Microsoft Corporation has decided to close its Finland mobile phone business, which the U.S. software giant bought just two years ago. On Monday, the company confirmed that it is closing the phone business, resulting in a loss of up to 1,350 jobs in the Nordic country. Microsoft spent $7.2 billion to buy the troubled phone business from Finland-based Nokia in 2014, according to a report from Reuters.
Microsoft Restructuring Smartphone Business
In May, the company announced that it plans to streamline the company’s smartphone hardware business. The restructuring will impact up to 1,850 jobs.
“We are focusing our phone efforts where we have differentiation — with enterprises that value security, manageability and our Continuum capability, and consumers who value the same,” said CEO Satya Nadella said in a statement. “We will continue to innovate across devices and on our cloud services across all mobile platforms.”
The company will record an impairment and restructuring charge of about $950 million, including about $200 million in severance payments.
Microsoft Corporation anticipates this will result in the reduction of up to 1,350 jobs at Mobile Oy in Finland, as well as up to 500 additional jobs globally.
The restructuring is expected to be fully completed by July 2017, the end of the company’s next fiscal year.
Also, in May, Microsoft announced that it agreed to sell its entry-level feature phone assets to FIH Mobile and Finland-based HMD Global Oy for $350 million.
The deal, which is expected to close in the second half of 2016, includes the transfer of Microsoft’s feature phone assets, including brands, software and services, care network and other assets, customer contracts, and critical supply agreements, to the two companies.
Under the deal, around 4,500 employees in Vietnam will transfer to or have an opportunity to join FIH Mobile or HMD Global, subject to compliance with local law. FIH Mobile, a subsidiary of Hon Hai/Foxconn Technology Group, will also acquire Microsoft Mobile Vietnam, the company’s manufacturing facility in Hanoi, Vietnam.

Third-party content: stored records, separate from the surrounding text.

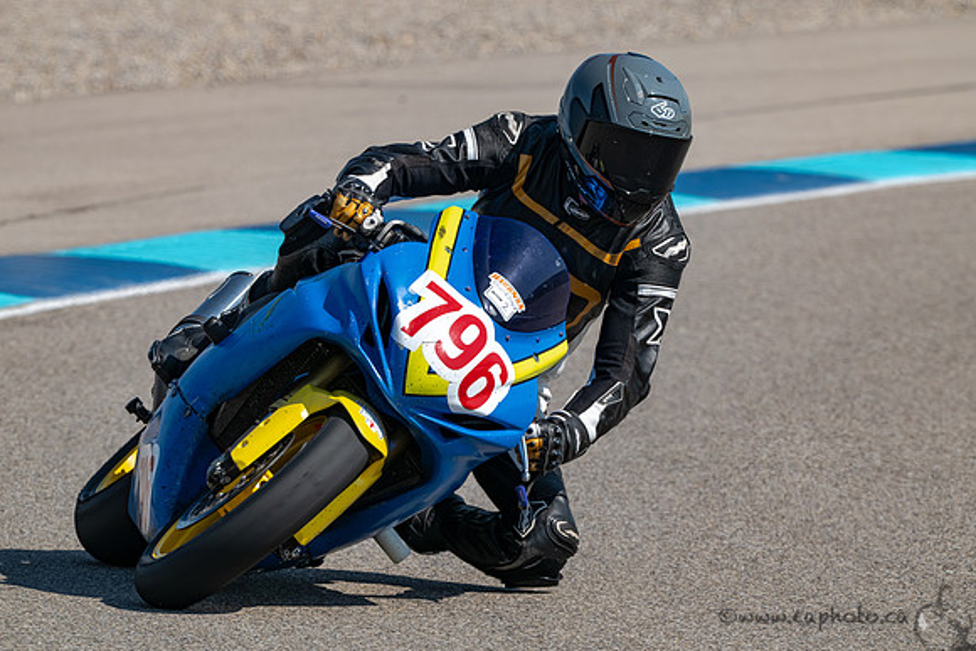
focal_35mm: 450
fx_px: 12202
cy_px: 326
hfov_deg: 4.6
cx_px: 488
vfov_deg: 3.1
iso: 450
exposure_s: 1/1250
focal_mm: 450
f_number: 11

Microsoft Was Too Late To Smartphone Party
The company was unable to impress the mobile phone lovers with Windows phones. Eddie Murphy, analyst at Priory Consulting, believes that the company was too late to the phone market, BBC News reported.

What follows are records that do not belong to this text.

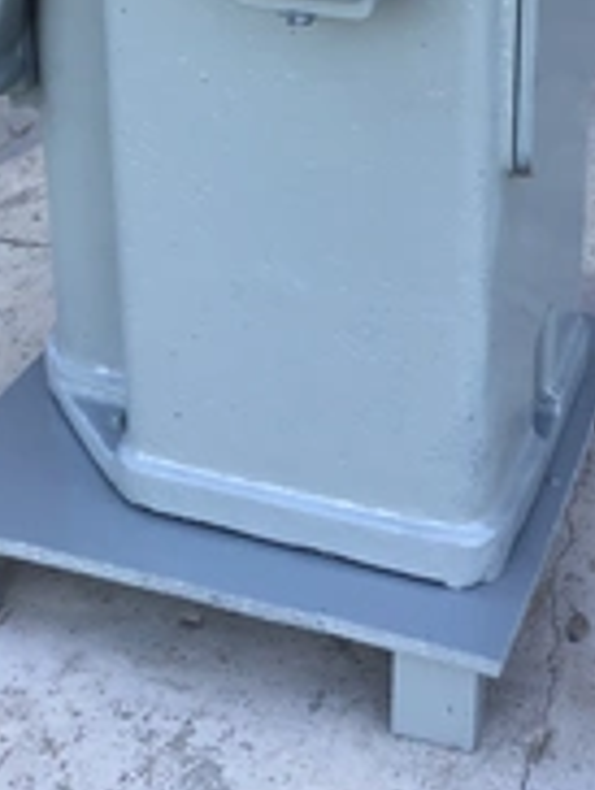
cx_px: 274
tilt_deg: -19.5
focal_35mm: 68
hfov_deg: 21.7
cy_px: 52
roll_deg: +1.1
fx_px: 1555
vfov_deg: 27.3
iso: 32
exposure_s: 1/120
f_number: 2.4
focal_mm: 3.3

According to the research firm Gartner, Windows phones captured less than 1% of the global smartphone market in the first quarter. On the other hand, Android and Apple had 84% and 15% of the market, respectively, Bloomberg reported.
Murphy said: “They [Microsoft] spent all that money because they recognized that the smartphone market was important. They were right – but just too late. Apple and Android devices have dominated the space and Windows hasn’t made an impact.”
Microsoft failed to increase the number of apps available on the Windows Store. “App Gap,” a shortage of popular titles appearing on its smartphones, was the biggest problem for the company. The Windows Store has a fraction of the apps found in the Apple App Store and Google Play.
Murphy said: “It was a tremendous problem. I have a lot of sympathy because I have a Windows phone and the number of apps is very small in comparison to Android. That was a real disadvantage for Microsoft.”
Shares of Microsoft Corporation are trading down 0.12% in the morning session.